Prevalence and associated factors of HIV seropositivity among pregnant women in rural areas of Mwanza city

In the current study, the prevalence of HIV was found to be 5.0% which is comparable to a previous study by Manyahi et al. that reported the prevalence of 5.6% among pregnant women in urban and rural settings of Tanzania [51]. This observation is also supported by another study by Malima et al. which reported a slight low HIV prevalence (2.6%) among pregnant women in rural setting in Northern part of Tanzania [52]. In comparison to HIV prevalence in general population (5.3%) in Tanzania mainland, the reported prevalence of HIV in the current study is comparable to the general population [19]. These findings indicate that the prevalence of HIV among pregnant women in Tanzania is almost similar between urban and rural settings as well as in general population which could be explained by ongoing interventions on HIV control across the country. In comparison to previous reports in Rwanda and Zambia which documented the prevalence of 25.4 and 24.1%, respectively [53, 54], the reported prevalence in the current study is indeed low. The difference could be explained by the fact that the previous studies were perhaps conducted before a wide spread HIV control intervention across the continent. Our findings are also in agreement with other studies in the Sub-Saharan African countries [51, 55, 56] which reported declining trends in HIV among pregnant women population in recent years [55, 57].

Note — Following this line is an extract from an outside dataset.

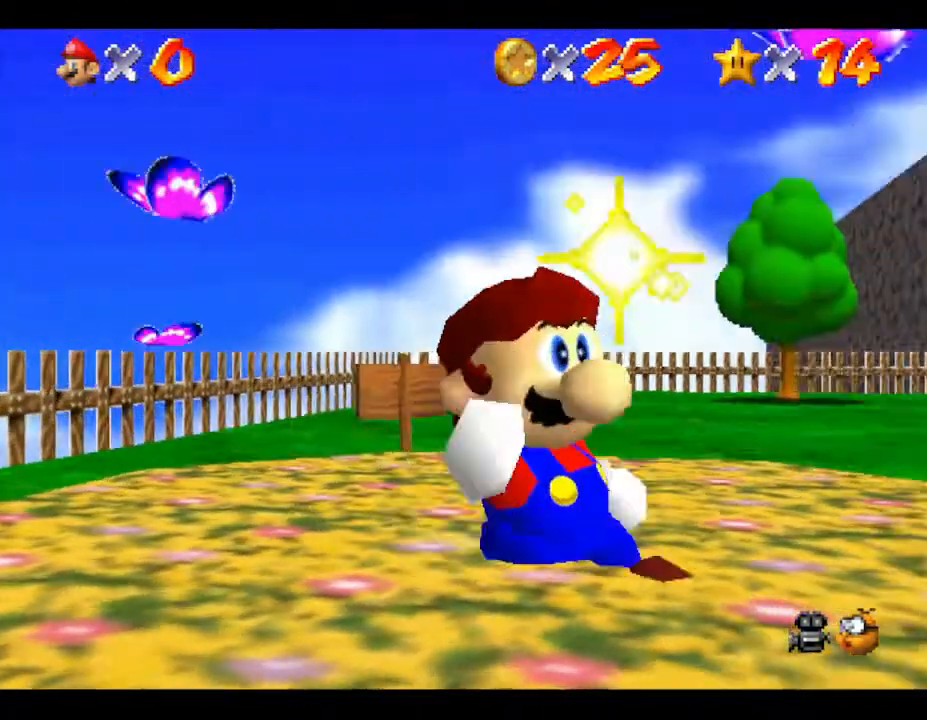
{"buttons": [], "left_stick": "up-right", "events": [[150, "left_stick", "right"], [233, "left_stick", "center"], [300, "left_stick", "up-right"]]}
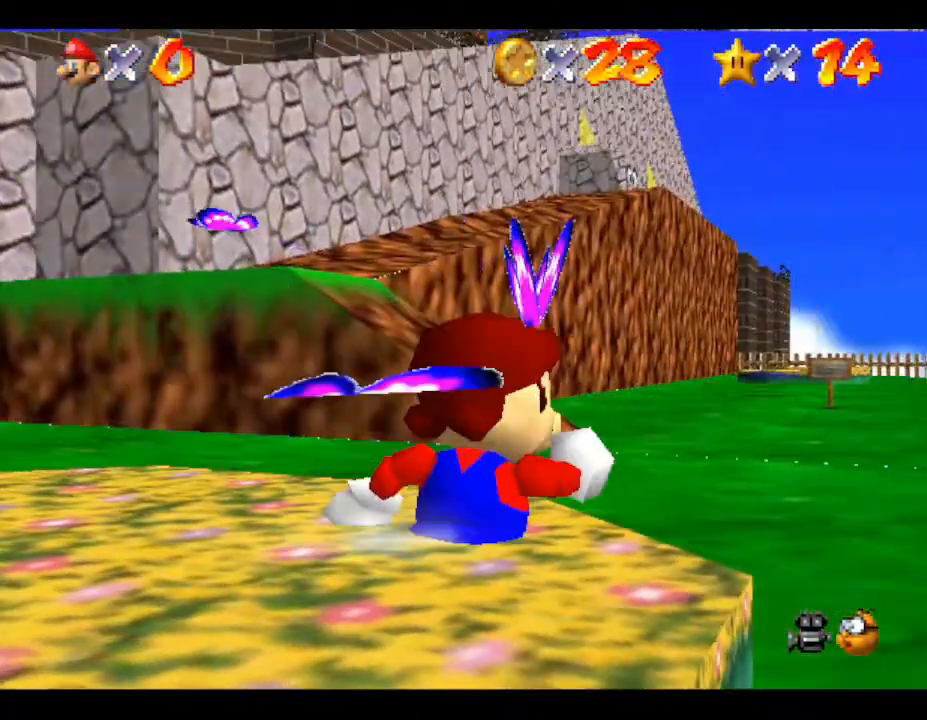
{"buttons": [], "left_stick": "up", "events": [[267, "left_stick", "up"]]}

Among the factors tested, only positive T. pallidum serostatus predicted HIV seropositivity among pregnant women in rural settings of Mwanza region which is inconsistent with a previous study [51]. The possible explanation could be sensitivity and specificity of the test used to diagnose T. pallidum among these studies. In the current study rapid immunochromatographic test and TPHA were used with sensitivity and specificity of > 97% which could be different from a previous study. Nevertheless, the current study are in agreement with previous studies which reported a significant association between these two infections [58,59,60,61]. This could be explained by the fact that HIV and T. pallidum infections shares the same transmission route whereby occurrence of one infection is likely to be influenced by another infection.

In this study despite lower abdominal pain being asked was not included in the analysis of factors and in the definition of history of STIs because it is non-specific symptom of STIs. This might have underestimated the history of STIs magnitude. In addition, because the recruitment was done during antenatal visits the population did not represent community pregnant women because the ANC attendance is about 73%. Finally, the diagnosis of HSV based on rapid immunochromatographic tests which are not as sensitive as Enzyme Immuno-assays, therefore the prevalence might be underestimated.

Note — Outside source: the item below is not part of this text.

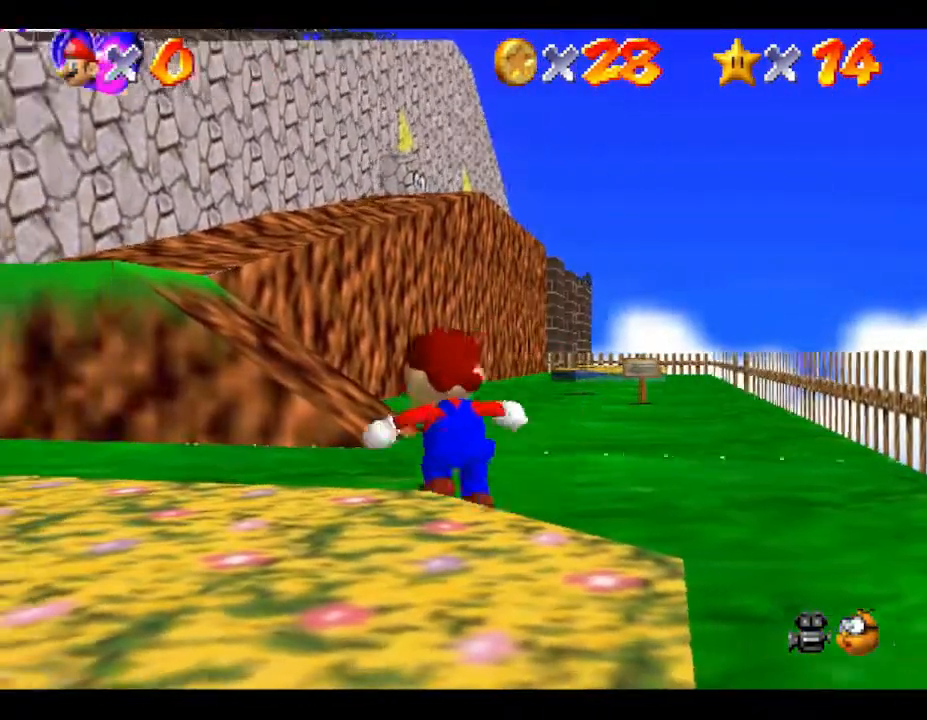
{"buttons": [], "left_stick": "up", "events": []}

Conclusion and recommendations

In conclusion, a significant proportion of pregnant women in rural settings of Mwanza region is infected with at least one sexually transmitted viral infection which is predicted by positive T. pallidum serostatus. Seroprevalence of HSV-2 IgG antibodies among pregnant women residing in rural areas of Mwanza Tanzania is alarmingly high and is predicted by history of sexual transmitted infections. In addition, HSV-2 IgG seroprevalence in the current study was significantly high among women aged below 20 years compared to those aged above 20 years. Further studies in other areas of Tanzania and studies to establish the outcome of pregnancy in HSV-2 IgM seropositive women in rural population are highly recommended. Moreover, the prevalence of HBV infection among pregnant women in rural areas of Mwanza region is high while the prevalence of HCV is relatively low compared to other settings. These findings call for the need to strengthen the current antenatal screening protocol by including other viral infections that can potentially results into adverse pregnancy outcomes.